Strangely, some people seem to be able to spit them out without drama :shrug:

Anyway.. sorry to Neil for going OT :P

rally
28-04-2012, 09:22 PM
Neil,

Not sure if your thread profile sketch is just illustrative or intended to be more accurate, but I can see how you would potentially have a lot of problems with those threads, tearing during the turning process would be assured and problems with galling and interference in use !

The internal and external thread profiles actually need to have different clearances, and hence the thread profiles (in a perfect world !) would be different, but as a minimum the crest and root of the thread profile are flat or curved but never pointed.

Check out the drawing here for better detail.

They have shaded the male and female sections showing the profiles and how they mate together against the line drawings of the thread profile.

So the outside diameter of the male threaded part(eg bolt) would be smaller than the notional metric size (eg M12 bolt diameter is less than 12mm)
Likewise the inside diameter of the female threaded part (eg nut) would be larger than the notional metric size (eg M12 nut internal diameter is greater than 12mm)

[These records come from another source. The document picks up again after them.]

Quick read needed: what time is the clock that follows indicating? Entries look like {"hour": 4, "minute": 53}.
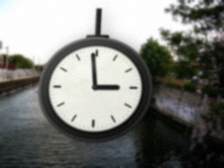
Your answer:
{"hour": 2, "minute": 59}
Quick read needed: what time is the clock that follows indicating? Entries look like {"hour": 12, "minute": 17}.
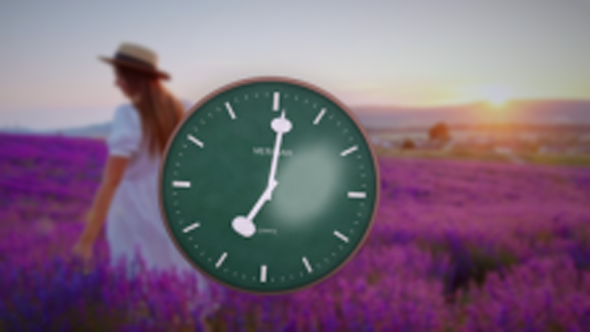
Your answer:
{"hour": 7, "minute": 1}
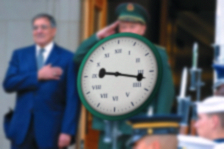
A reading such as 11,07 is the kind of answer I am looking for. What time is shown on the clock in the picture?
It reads 9,17
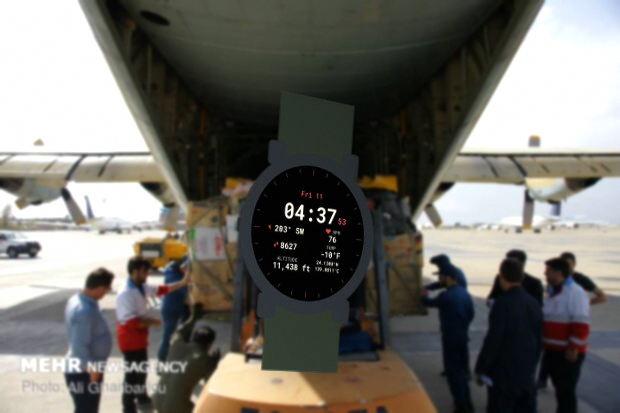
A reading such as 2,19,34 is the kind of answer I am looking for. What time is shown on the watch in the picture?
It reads 4,37,53
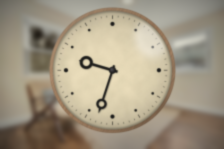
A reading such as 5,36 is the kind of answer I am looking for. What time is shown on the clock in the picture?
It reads 9,33
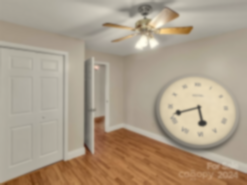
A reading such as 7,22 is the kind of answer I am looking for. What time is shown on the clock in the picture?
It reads 5,42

There are simple tables in all the machining handbooks and elsewhere that you can use to get all the correct dimensions for the starting diameters and depths of cut.
Thread cutting can be a bit of an art form and to accurately cut them you ideally need specialised metrology equipment - thread micrometers, shadow graphs if you are grinding your own tools !

Cheers

Rally

Auster1b
28-04-2012, 10:07 PM
Rally, yes it was just a quick and dirty sketch to indicate the general techniques.

If I am in a hurry, I will often start a thread (both internal or external) in the lathe for a few passes, the run a tap or die to get the more correct thread form.
This also helps me keep the tap or die cutting straight and true.
I have also made a few form tools for acme (square) or for very fine threads to get a better root radius.
The crown I finish to dimension, then wet and dry to finish the edges and relieve the fit.

There are some projects I would love to tackle;
A tool and cutter grinder, so I do not have grind off hand.
A miniature Aero engine:
The inverted 4 cylinder Gypsy Major as in our Auster and eventually a radial 7 or 9 cylinder. As I said, I envy your dedication as I can see the work involved.
Lots of swarf though :D.
Have you seen this Aussie site about miniature IC engines:
http://modelenginenews.org/

Neil

marki
29-04-2012, 12:11 AM
Neil I cheated on the tool grinder :D. I thought about buying the warden kit fron the UK but bought the commercial version from Hare and Forbes (below) instead. Its a little ripper when it comes to sharpening drills, slot drills, end mills both 2 and 4 flute and shaping cutting tools in cobalt steel for the lathe. Will even do carbide tips. I have that website in my favourites but you have reminded me of it. You are right about swarf tonnes of the stuff when machining from solid, still the worst thing is getting the cam and crank journals to align to specs so the cam gears have the correct clearances. At least a good quality DRO is needed to even get close, oh and a very precise tool makers vice doesn't go astray either. Just couldn't do it without them and the tolerences on this motor are tight. Biggest problem is the miniscule size of most the components, I have to work with a watchmakers magnifying mask just to see what is going on :P. Next one will be a lot bigger.